Previous posts have discussed the president's pardon power.
From a U.S. prison cell, Honduras' ex-president secured a likely pardon for drug trafficking thanks to a letter he penned praising President Trump — whom he called "Your Excellency" — and a persistent lobbying campaign by longtime Trump pal Roger Stone.
Why it matters: The surprise announcement of Juan Orlando Hernandez's looming pardon is a window into the unorthodox, norm-shattering way Trump grants clemency.
Driving the news: Trump announced Friday that he planned to pardon Hernandez ahead of Sunday's elections in Honduras, where the White House backed the right-wing National Party that Hernandez led as president from 2014-2022.National Party candidate Nasry "Tito" Asfura is narrowly leading a center-right candidate as votes are being counted in a three-way race, according to the BBC.
Zoom in: Shortly after Trump took office in January, Stone wrote three separate Substack posts calling for the pardon of Hernandez, who was indicted the day he left office in 2022 and extradited to the U.S. to face cocaine-trafficking and weapons charges.

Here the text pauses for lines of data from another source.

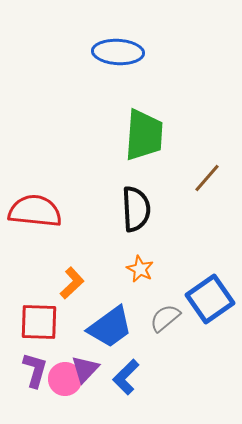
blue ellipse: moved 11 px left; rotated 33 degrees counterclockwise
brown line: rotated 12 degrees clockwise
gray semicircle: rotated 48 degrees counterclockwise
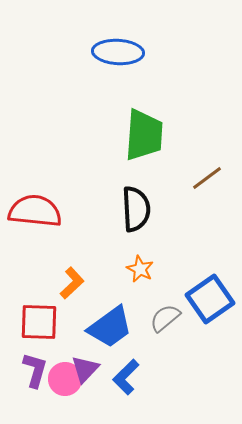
brown line: rotated 12 degrees clockwise
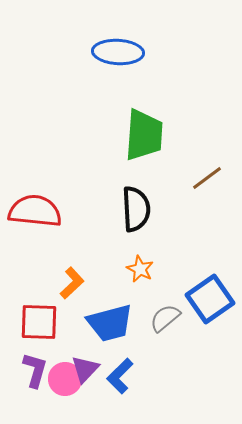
blue trapezoid: moved 4 px up; rotated 21 degrees clockwise
blue L-shape: moved 6 px left, 1 px up
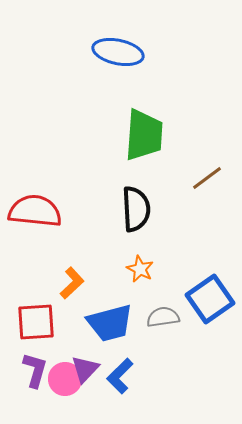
blue ellipse: rotated 9 degrees clockwise
gray semicircle: moved 2 px left, 1 px up; rotated 32 degrees clockwise
red square: moved 3 px left; rotated 6 degrees counterclockwise
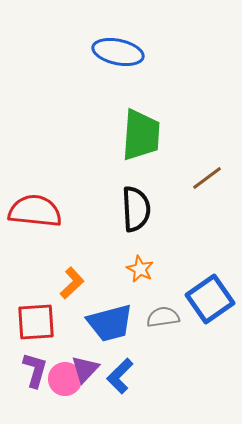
green trapezoid: moved 3 px left
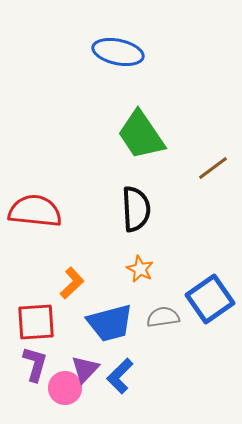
green trapezoid: rotated 142 degrees clockwise
brown line: moved 6 px right, 10 px up
purple L-shape: moved 6 px up
pink circle: moved 9 px down
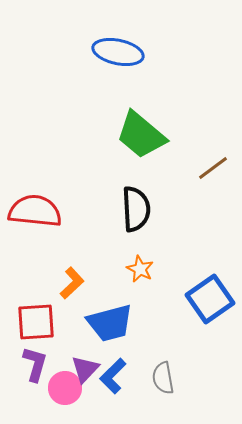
green trapezoid: rotated 16 degrees counterclockwise
gray semicircle: moved 61 px down; rotated 92 degrees counterclockwise
blue L-shape: moved 7 px left
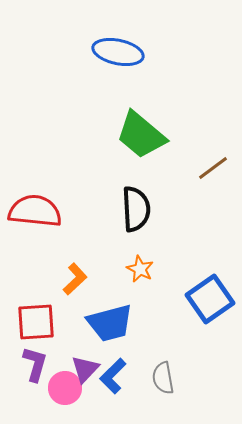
orange L-shape: moved 3 px right, 4 px up
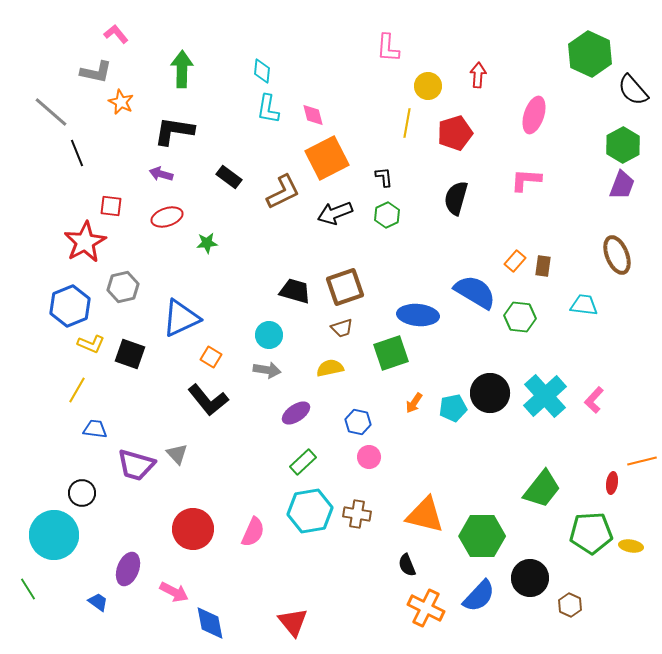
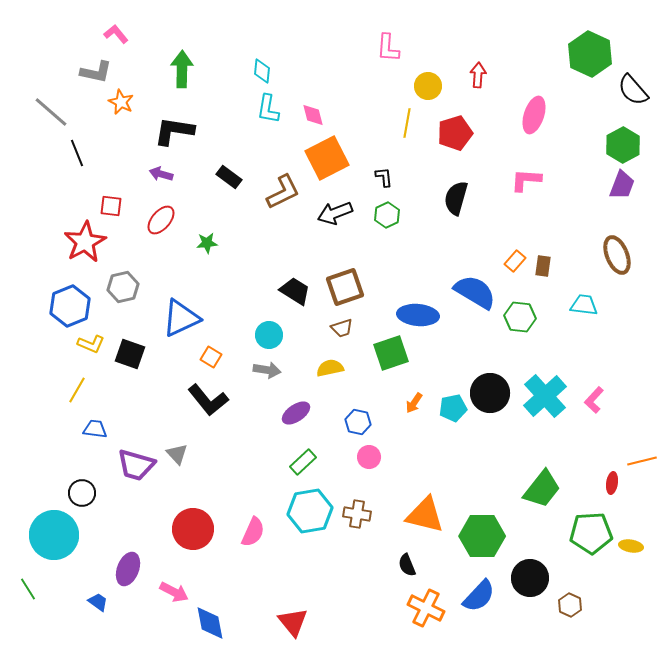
red ellipse at (167, 217): moved 6 px left, 3 px down; rotated 32 degrees counterclockwise
black trapezoid at (295, 291): rotated 16 degrees clockwise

Stone cast Hernandez as a victim of leftist "lawfare" in Honduras and in President Biden's administration.Stone told Axios that on Friday he reached out to Trump and reiterated those points. Stone claimed a pardon announcement would energize the National Party and called Trump's attention to Hernandez's four-page letter begging for clemency.
Hours later, at 4 p.m., Trump posted on Truth Social that he'd endorse Asfura. Less than 20 minutes later, he posted that he'd pardon Hernandez.

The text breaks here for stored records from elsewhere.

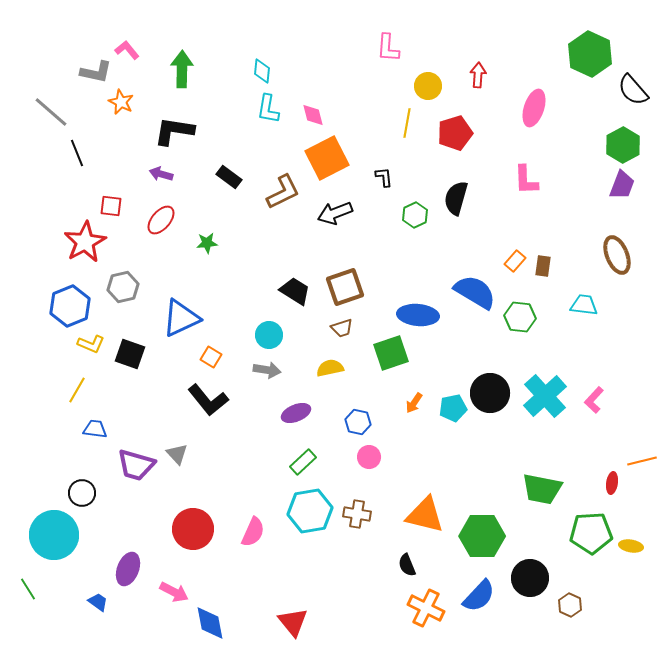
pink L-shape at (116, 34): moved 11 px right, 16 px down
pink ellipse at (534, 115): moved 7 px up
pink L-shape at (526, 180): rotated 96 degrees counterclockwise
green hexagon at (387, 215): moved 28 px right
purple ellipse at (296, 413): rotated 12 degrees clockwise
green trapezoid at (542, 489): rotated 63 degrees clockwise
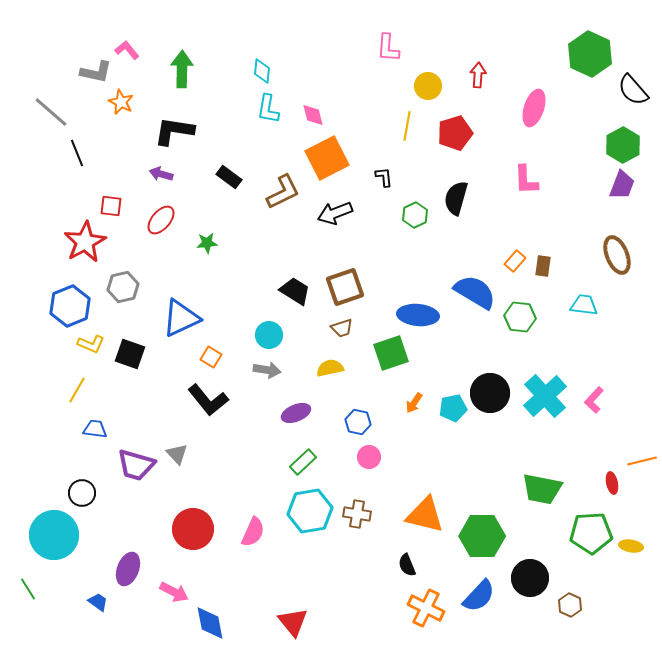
yellow line at (407, 123): moved 3 px down
red ellipse at (612, 483): rotated 20 degrees counterclockwise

"It was a Biden setup," Trump told reporters Sunday about the case against Hernandez, who's serving a 45-year sentence.
Except that the first Trump administration launched the Hernandez investigation:
Jonah E. Bromwich at NYT:When President Trump pardoned the former leader of Honduras this week, he erased the crowning achievement of years of work by one of his own former criminal defense lawyers and top Justice Department officials, Emil Bove III.
Mr. Bove, a firm believer in the prerogatives of executive power, became known for defending Mr. Trump against several prosecutions, and his profile rose further when, at the Justice Department, he oversaw the firing of dozens of prosecutors and F.B.I. agents Mr. Trump perceived as enemies. In May, the president nominated him as a federal appeals court judge and the Senate confirmed him in July.
But before that, Mr. Bove was a hard-charging prosecutor in Manhattan bent on convicting members of a Honduran drug-trafficking conspiracy.
From 2015 to when he left the job in 2021, Mr. Bove helped lead the investigation that identified Honduras as a key conduit for cocaine shipments into the United States. The inquiry revealed the violence that had cleared a pathway for the drugs through Honduras, as the country’s officials mowed down anyone who sought to thwart them. And it ultimately led to the conviction in 2024 of President Juan Orlando Hernández, who prosecutors said had been at the center of the conspiracy.